DATA FOR ANALYSIS START
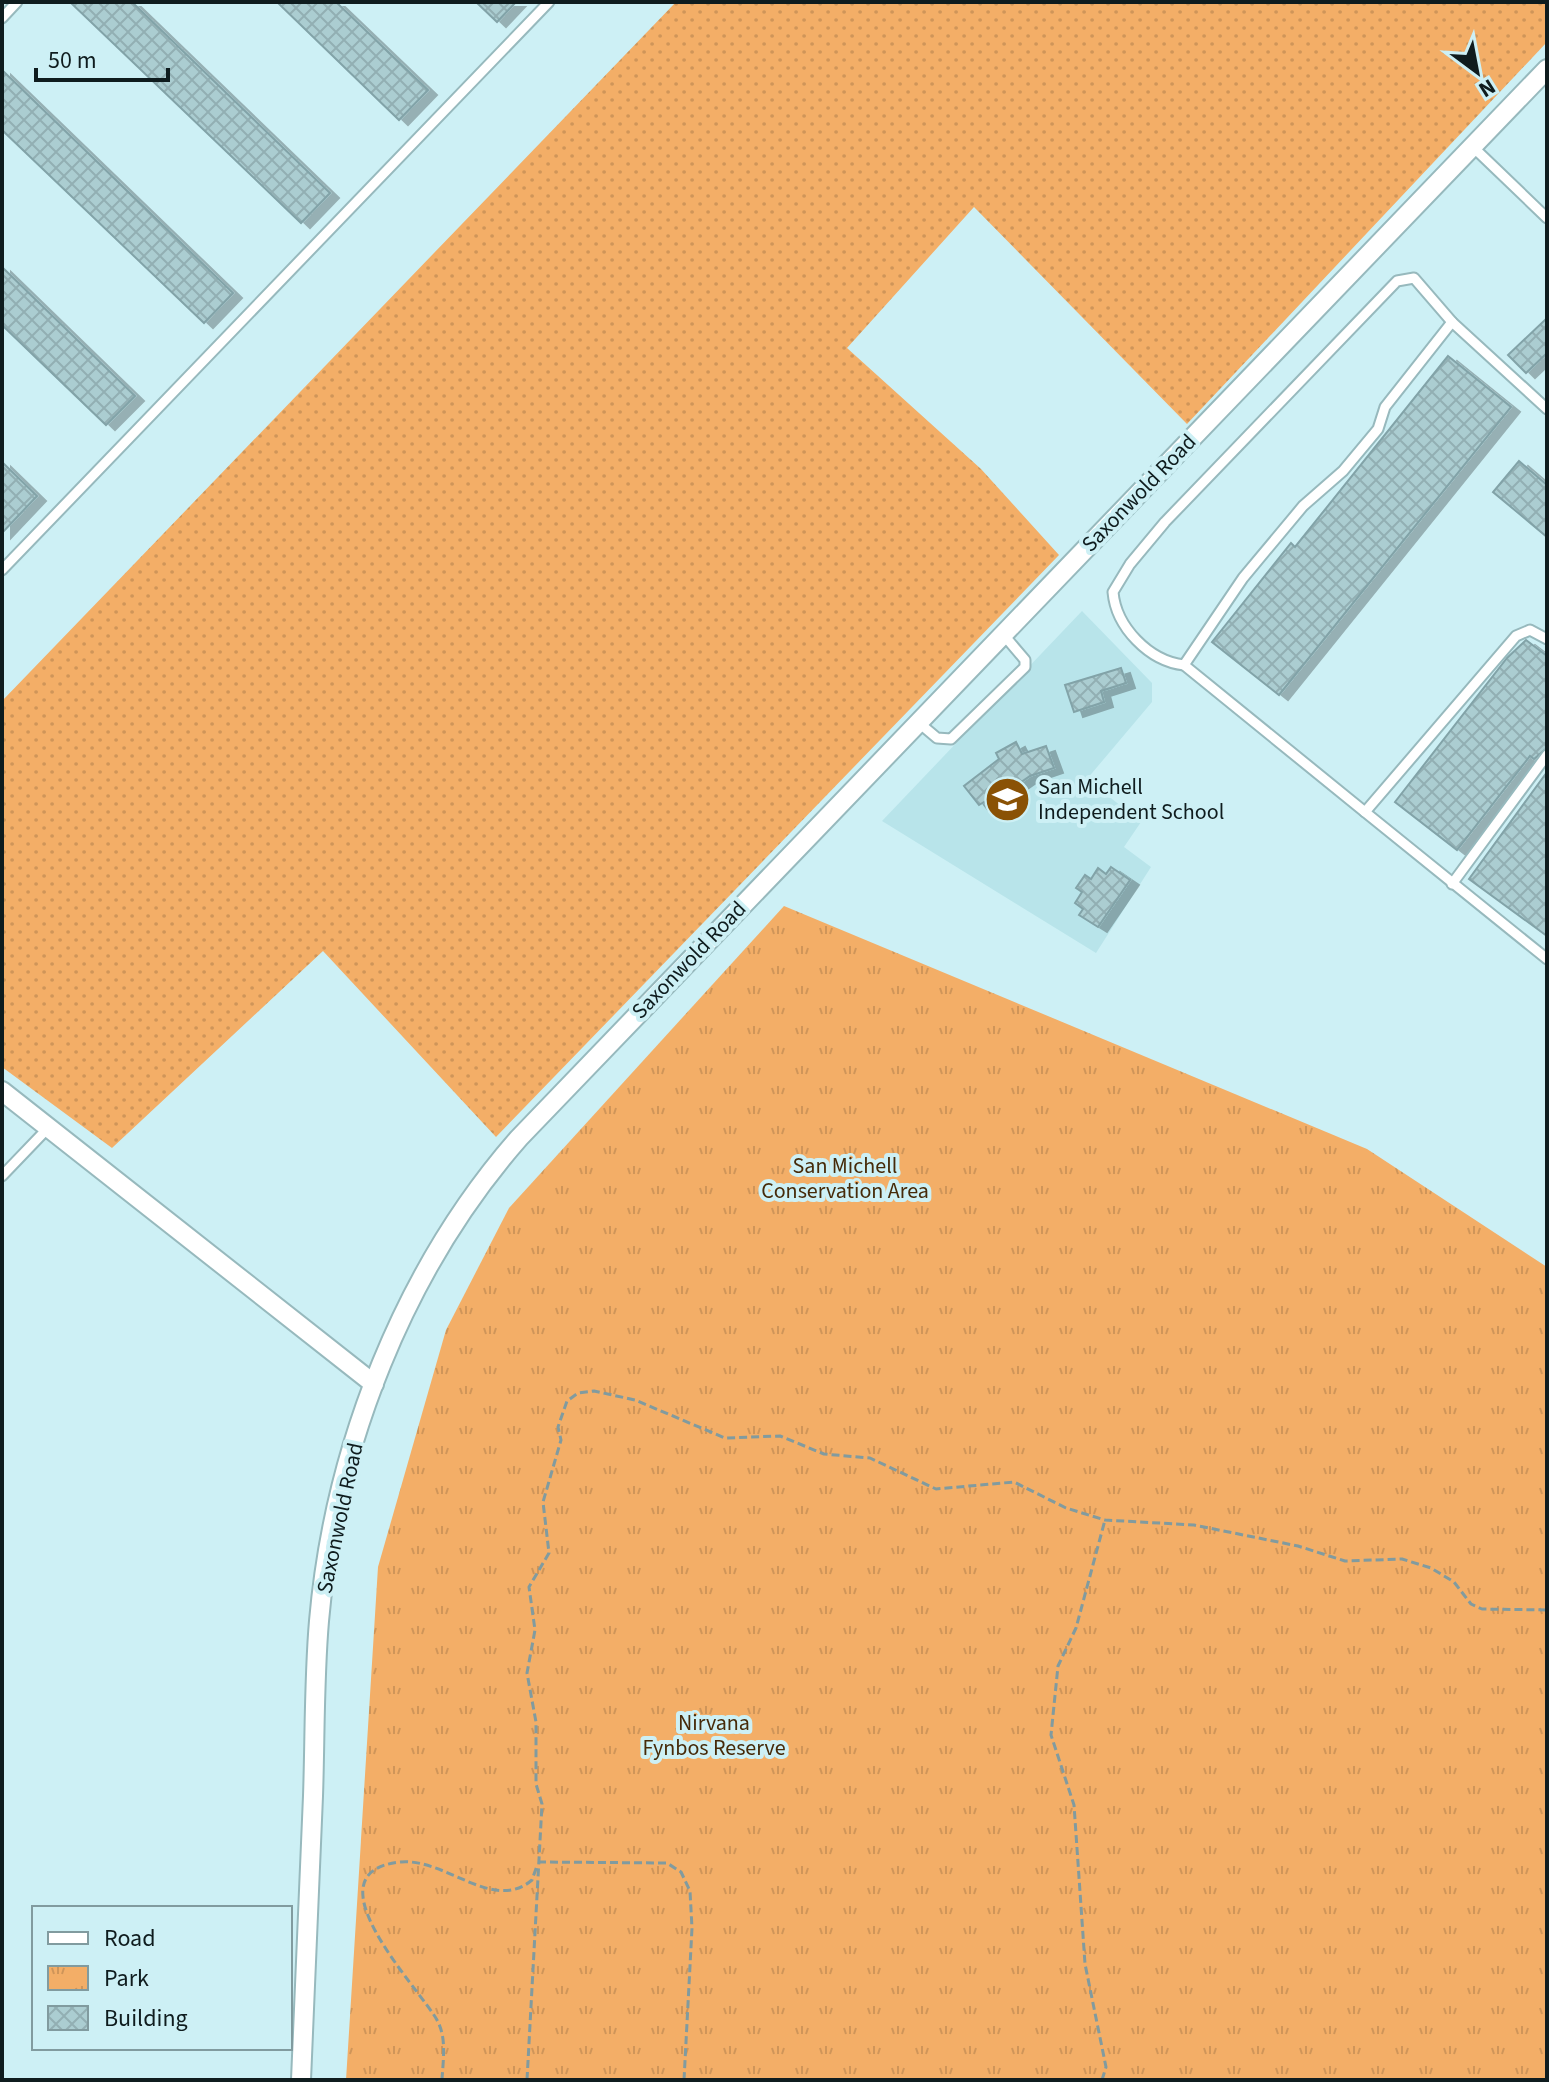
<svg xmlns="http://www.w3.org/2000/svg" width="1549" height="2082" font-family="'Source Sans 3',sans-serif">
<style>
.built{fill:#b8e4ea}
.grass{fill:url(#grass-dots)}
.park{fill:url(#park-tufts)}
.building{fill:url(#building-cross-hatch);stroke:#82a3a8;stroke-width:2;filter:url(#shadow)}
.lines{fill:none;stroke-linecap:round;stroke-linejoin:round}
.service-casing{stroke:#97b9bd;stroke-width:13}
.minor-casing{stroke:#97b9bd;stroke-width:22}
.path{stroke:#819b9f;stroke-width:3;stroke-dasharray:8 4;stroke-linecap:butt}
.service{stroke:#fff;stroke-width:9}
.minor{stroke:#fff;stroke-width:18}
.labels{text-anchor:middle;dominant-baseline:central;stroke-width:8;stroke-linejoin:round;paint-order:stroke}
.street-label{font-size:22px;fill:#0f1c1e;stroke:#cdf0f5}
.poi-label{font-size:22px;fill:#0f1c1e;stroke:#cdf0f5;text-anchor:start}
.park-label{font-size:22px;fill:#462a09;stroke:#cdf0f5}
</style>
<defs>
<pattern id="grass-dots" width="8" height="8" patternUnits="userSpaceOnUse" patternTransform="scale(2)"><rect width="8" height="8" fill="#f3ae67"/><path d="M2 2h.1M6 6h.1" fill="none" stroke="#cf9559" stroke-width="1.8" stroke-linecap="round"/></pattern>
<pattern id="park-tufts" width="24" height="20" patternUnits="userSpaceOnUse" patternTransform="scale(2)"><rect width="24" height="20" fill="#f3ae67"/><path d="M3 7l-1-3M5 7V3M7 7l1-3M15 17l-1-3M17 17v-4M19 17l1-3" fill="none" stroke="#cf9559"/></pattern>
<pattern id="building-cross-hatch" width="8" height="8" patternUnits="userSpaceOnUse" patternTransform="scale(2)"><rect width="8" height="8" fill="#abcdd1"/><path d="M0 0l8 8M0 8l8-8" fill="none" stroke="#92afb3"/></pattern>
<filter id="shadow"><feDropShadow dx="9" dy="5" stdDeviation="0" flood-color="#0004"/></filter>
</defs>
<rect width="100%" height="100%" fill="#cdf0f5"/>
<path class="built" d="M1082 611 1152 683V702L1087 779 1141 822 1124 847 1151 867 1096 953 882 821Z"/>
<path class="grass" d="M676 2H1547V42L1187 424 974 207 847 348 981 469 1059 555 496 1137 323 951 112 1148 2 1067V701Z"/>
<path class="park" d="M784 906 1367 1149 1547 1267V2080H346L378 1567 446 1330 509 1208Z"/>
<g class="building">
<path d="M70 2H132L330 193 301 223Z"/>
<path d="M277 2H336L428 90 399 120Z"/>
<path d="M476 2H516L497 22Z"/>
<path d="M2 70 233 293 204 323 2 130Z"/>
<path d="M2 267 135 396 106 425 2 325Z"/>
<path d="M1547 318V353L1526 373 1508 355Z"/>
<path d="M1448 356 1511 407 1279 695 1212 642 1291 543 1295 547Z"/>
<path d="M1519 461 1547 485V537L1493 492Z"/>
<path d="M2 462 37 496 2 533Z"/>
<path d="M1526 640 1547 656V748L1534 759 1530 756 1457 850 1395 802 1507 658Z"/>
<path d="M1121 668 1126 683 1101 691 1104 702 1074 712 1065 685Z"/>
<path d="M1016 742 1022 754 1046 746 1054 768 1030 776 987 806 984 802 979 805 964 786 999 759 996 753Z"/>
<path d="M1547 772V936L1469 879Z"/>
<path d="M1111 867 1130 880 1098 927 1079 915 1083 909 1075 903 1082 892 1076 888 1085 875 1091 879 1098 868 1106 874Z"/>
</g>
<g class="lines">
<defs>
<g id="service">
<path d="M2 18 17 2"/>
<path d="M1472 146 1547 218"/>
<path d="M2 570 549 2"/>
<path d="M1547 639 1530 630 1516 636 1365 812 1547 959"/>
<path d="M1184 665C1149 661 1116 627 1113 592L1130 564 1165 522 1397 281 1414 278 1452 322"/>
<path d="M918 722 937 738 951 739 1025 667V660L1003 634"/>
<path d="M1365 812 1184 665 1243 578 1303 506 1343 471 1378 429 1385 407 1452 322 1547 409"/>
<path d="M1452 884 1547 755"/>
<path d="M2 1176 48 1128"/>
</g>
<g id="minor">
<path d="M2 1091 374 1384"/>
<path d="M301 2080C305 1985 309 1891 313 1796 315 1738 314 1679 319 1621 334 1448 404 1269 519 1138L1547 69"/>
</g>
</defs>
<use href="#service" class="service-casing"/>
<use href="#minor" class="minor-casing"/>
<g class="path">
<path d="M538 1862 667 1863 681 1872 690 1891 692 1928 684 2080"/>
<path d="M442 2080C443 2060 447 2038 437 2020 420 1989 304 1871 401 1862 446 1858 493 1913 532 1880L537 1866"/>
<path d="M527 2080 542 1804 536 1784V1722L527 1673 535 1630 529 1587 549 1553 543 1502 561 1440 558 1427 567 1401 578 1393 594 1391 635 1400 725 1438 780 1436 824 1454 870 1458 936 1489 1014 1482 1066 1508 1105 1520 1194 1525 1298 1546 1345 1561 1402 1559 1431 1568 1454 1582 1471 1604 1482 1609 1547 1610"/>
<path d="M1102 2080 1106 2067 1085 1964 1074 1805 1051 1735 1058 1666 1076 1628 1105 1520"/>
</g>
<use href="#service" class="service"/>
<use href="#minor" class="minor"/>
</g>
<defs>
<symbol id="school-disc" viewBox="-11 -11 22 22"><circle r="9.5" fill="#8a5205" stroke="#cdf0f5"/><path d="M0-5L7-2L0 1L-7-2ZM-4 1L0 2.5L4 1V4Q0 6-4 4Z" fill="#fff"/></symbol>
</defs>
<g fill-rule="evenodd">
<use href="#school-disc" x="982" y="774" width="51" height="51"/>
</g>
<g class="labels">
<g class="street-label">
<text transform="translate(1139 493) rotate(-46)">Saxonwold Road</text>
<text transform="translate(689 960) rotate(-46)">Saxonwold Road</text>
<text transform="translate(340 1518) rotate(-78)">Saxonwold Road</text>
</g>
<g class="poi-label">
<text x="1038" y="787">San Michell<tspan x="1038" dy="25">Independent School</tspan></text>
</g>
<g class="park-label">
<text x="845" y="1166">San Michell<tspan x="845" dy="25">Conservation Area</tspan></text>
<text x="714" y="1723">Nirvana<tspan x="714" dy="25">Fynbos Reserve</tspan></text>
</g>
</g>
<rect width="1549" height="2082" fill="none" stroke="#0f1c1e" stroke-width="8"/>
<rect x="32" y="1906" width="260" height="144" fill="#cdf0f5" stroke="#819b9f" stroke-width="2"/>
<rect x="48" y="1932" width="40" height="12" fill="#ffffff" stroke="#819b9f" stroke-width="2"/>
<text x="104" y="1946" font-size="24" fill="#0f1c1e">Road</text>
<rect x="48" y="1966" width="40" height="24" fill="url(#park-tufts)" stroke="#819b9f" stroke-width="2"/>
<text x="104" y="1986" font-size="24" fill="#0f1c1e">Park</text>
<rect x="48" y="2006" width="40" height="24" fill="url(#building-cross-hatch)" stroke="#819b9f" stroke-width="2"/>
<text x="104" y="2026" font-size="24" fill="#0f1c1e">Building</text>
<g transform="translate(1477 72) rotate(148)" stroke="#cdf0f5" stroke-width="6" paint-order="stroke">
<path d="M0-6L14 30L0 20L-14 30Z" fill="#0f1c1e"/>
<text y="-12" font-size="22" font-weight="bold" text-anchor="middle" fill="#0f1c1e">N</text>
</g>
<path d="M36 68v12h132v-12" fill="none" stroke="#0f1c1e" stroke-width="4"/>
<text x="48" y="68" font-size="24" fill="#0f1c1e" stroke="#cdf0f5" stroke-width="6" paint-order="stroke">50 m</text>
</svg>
DATA FOR ANALYSIS END
GOAL OF THE EXERCISE
Omitting all pictures, set the listing down exactly.

SOLUTION TO THIS EXERCISE
<svg xmlns="http://www.w3.org/2000/svg" width="1549" height="2082" font-family="'Source Sans 3',sans-serif">
<style>
.built{fill:#b8e4ea}
.grass{fill:url(#grass-dots)}
.park{fill:url(#park-tufts)}
.building{fill:url(#building-cross-hatch);stroke:#82a3a8;stroke-width:2;filter:url(#shadow)}
.lines{fill:none;stroke-linecap:round;stroke-linejoin:round}
.service-casing{stroke:#97b9bd;stroke-width:13}
.minor-casing{stroke:#97b9bd;stroke-width:22}
.path{stroke:#819b9f;stroke-width:3;stroke-dasharray:8 4;stroke-linecap:butt}
.service{stroke:#fff;stroke-width:9}
.minor{stroke:#fff;stroke-width:18}
.labels{text-anchor:middle;dominant-baseline:central;stroke-width:8;stroke-linejoin:round;paint-order:stroke}
.street-label{font-size:22px;fill:#0f1c1e;stroke:#cdf0f5}
.poi-label{font-size:22px;fill:#0f1c1e;stroke:#cdf0f5;text-anchor:start}
.park-label{font-size:22px;fill:#462a09;stroke:#cdf0f5}
</style>
<defs>
<pattern id="grass-dots" width="8" height="8" patternUnits="userSpaceOnUse" patternTransform="scale(2)"><rect width="8" height="8" fill="#f3ae67"/><path d="M2 2h.1M6 6h.1" fill="none" stroke="#cf9559" stroke-width="1.8" stroke-linecap="round"/></pattern>
<pattern id="park-tufts" width="24" height="20" patternUnits="userSpaceOnUse" patternTransform="scale(2)"><rect width="24" height="20" fill="#f3ae67"/><path d="M3 7l-1-3M5 7V3M7 7l1-3M15 17l-1-3M17 17v-4M19 17l1-3" fill="none" stroke="#cf9559"/></pattern>
<pattern id="building-cross-hatch" width="8" height="8" patternUnits="userSpaceOnUse" patternTransform="scale(2)"><rect width="8" height="8" fill="#abcdd1"/><path d="M0 0l8 8M0 8l8-8" fill="none" stroke="#92afb3"/></pattern>
<filter id="shadow"><feDropShadow dx="9" dy="5" stdDeviation="0" flood-color="#0004"/></filter>
</defs>
<rect width="100%" height="100%" fill="#cdf0f5"/>
<path class="built" d="M1082 611 1152 683V702L1087 779 1141 822 1124 847 1151 867 1096 953 882 821Z"/>
<path class="grass" d="M676 2H1547V42L1187 424 974 207 847 348 981 469 1059 555 496 1137 323 951 112 1148 2 1067V701Z"/>
<path class="park" d="M784 906 1367 1149 1547 1267V2080H346L378 1567 446 1330 509 1208Z"/>
<g class="building">
<path d="M70 2H132L330 193 301 223Z"/>
<path d="M277 2H336L428 90 399 120Z"/>
<path d="M476 2H516L497 22Z"/>
<path d="M2 70 233 293 204 323 2 130Z"/>
<path d="M2 267 135 396 106 425 2 325Z"/>
<path d="M1547 318V353L1526 373 1508 355Z"/>
<path d="M1448 356 1511 407 1279 695 1212 642 1291 543 1295 547Z"/>
<path d="M1519 461 1547 485V537L1493 492Z"/>
<path d="M2 462 37 496 2 533Z"/>
<path d="M1526 640 1547 656V748L1534 759 1530 756 1457 850 1395 802 1507 658Z"/>
<path d="M1121 668 1126 683 1101 691 1104 702 1074 712 1065 685Z"/>
<path d="M1016 742 1022 754 1046 746 1054 768 1030 776 987 806 984 802 979 805 964 786 999 759 996 753Z"/>
<path d="M1547 772V936L1469 879Z"/>
<path d="M1111 867 1130 880 1098 927 1079 915 1083 909 1075 903 1082 892 1076 888 1085 875 1091 879 1098 868 1106 874Z"/>
</g>
<g class="lines">
<defs>
<g id="service">
<path d="M2 18 17 2"/>
<path d="M1472 146 1547 218"/>
<path d="M2 570 549 2"/>
<path d="M1547 639 1530 630 1516 636 1365 812 1547 959"/>
<path d="M1184 665C1149 661 1116 627 1113 592L1130 564 1165 522 1397 281 1414 278 1452 322"/>
<path d="M918 722 937 738 951 739 1025 667V660L1003 634"/>
<path d="M1365 812 1184 665 1243 578 1303 506 1343 471 1378 429 1385 407 1452 322 1547 409"/>
<path d="M1452 884 1547 755"/>
<path d="M2 1176 48 1128"/>
</g>
<g id="minor">
<path d="M2 1091 374 1384"/>
<path d="M301 2080C305 1985 309 1891 313 1796 315 1738 314 1679 319 1621 334 1448 404 1269 519 1138L1547 69"/>
</g>
</defs>
<use href="#service" class="service-casing"/>
<use href="#minor" class="minor-casing"/>
<g class="path">
<path d="M538 1862 667 1863 681 1872 690 1891 692 1928 684 2080"/>
<path d="M442 2080C443 2060 447 2038 437 2020 420 1989 304 1871 401 1862 446 1858 493 1913 532 1880L537 1866"/>
<path d="M527 2080 542 1804 536 1784V1722L527 1673 535 1630 529 1587 549 1553 543 1502 561 1440 558 1427 567 1401 578 1393 594 1391 635 1400 725 1438 780 1436 824 1454 870 1458 936 1489 1014 1482 1066 1508 1105 1520 1194 1525 1298 1546 1345 1561 1402 1559 1431 1568 1454 1582 1471 1604 1482 1609 1547 1610"/>
<path d="M1102 2080 1106 2067 1085 1964 1074 1805 1051 1735 1058 1666 1076 1628 1105 1520"/>
</g>
<use href="#service" class="service"/>
<use href="#minor" class="minor"/>
</g>
<defs>
<symbol id="school-disc" viewBox="-11 -11 22 22"><circle r="9.5" fill="#8a5205" stroke="#cdf0f5"/><path d="M0-5L7-2L0 1L-7-2ZM-4 1L0 2.5L4 1V4Q0 6-4 4Z" fill="#fff"/></symbol>
</defs>
<g fill-rule="evenodd">
<use href="#school-disc" x="982" y="774" width="51" height="51"/>
</g>
<g class="labels">
<g class="street-label">
<text transform="translate(1139 493) rotate(-46)">Saxonwold Road</text>
<text transform="translate(689 960) rotate(-46)">Saxonwold Road</text>
<text transform="translate(340 1518) rotate(-78)">Saxonwold Road</text>
</g>
<g class="poi-label">
<text x="1038" y="787">San Michell<tspan x="1038" dy="25">Independent School</tspan></text>
</g>
<g class="park-label">
<text x="845" y="1166">San Michell<tspan x="845" dy="25">Conservation Area</tspan></text>
<text x="714" y="1723">Nirvana<tspan x="714" dy="25">Fynbos Reserve</tspan></text>
</g>
</g>
<rect width="1549" height="2082" fill="none" stroke="#0f1c1e" stroke-width="8"/>
<rect x="32" y="1906" width="260" height="144" fill="#cdf0f5" stroke="#819b9f" stroke-width="2"/>
<rect x="48" y="1932" width="40" height="12" fill="#ffffff" stroke="#819b9f" stroke-width="2"/>
<text x="104" y="1946" font-size="24" fill="#0f1c1e">Road</text>
<rect x="48" y="1966" width="40" height="24" fill="url(#park-tufts)" stroke="#819b9f" stroke-width="2"/>
<text x="104" y="1986" font-size="24" fill="#0f1c1e">Park</text>
<rect x="48" y="2006" width="40" height="24" fill="url(#building-cross-hatch)" stroke="#819b9f" stroke-width="2"/>
<text x="104" y="2026" font-size="24" fill="#0f1c1e">Building</text>
<g transform="translate(1477 72) rotate(148)" stroke="#cdf0f5" stroke-width="6" paint-order="stroke">
<path d="M0-6L14 30L0 20L-14 30Z" fill="#0f1c1e"/>
<text y="-12" font-size="22" font-weight="bold" text-anchor="middle" fill="#0f1c1e">N</text>
</g>
<path d="M36 68v12h132v-12" fill="none" stroke="#0f1c1e" stroke-width="4"/>
<text x="48" y="68" font-size="24" fill="#0f1c1e" stroke="#cdf0f5" stroke-width="6" paint-order="stroke">50 m</text>
</svg>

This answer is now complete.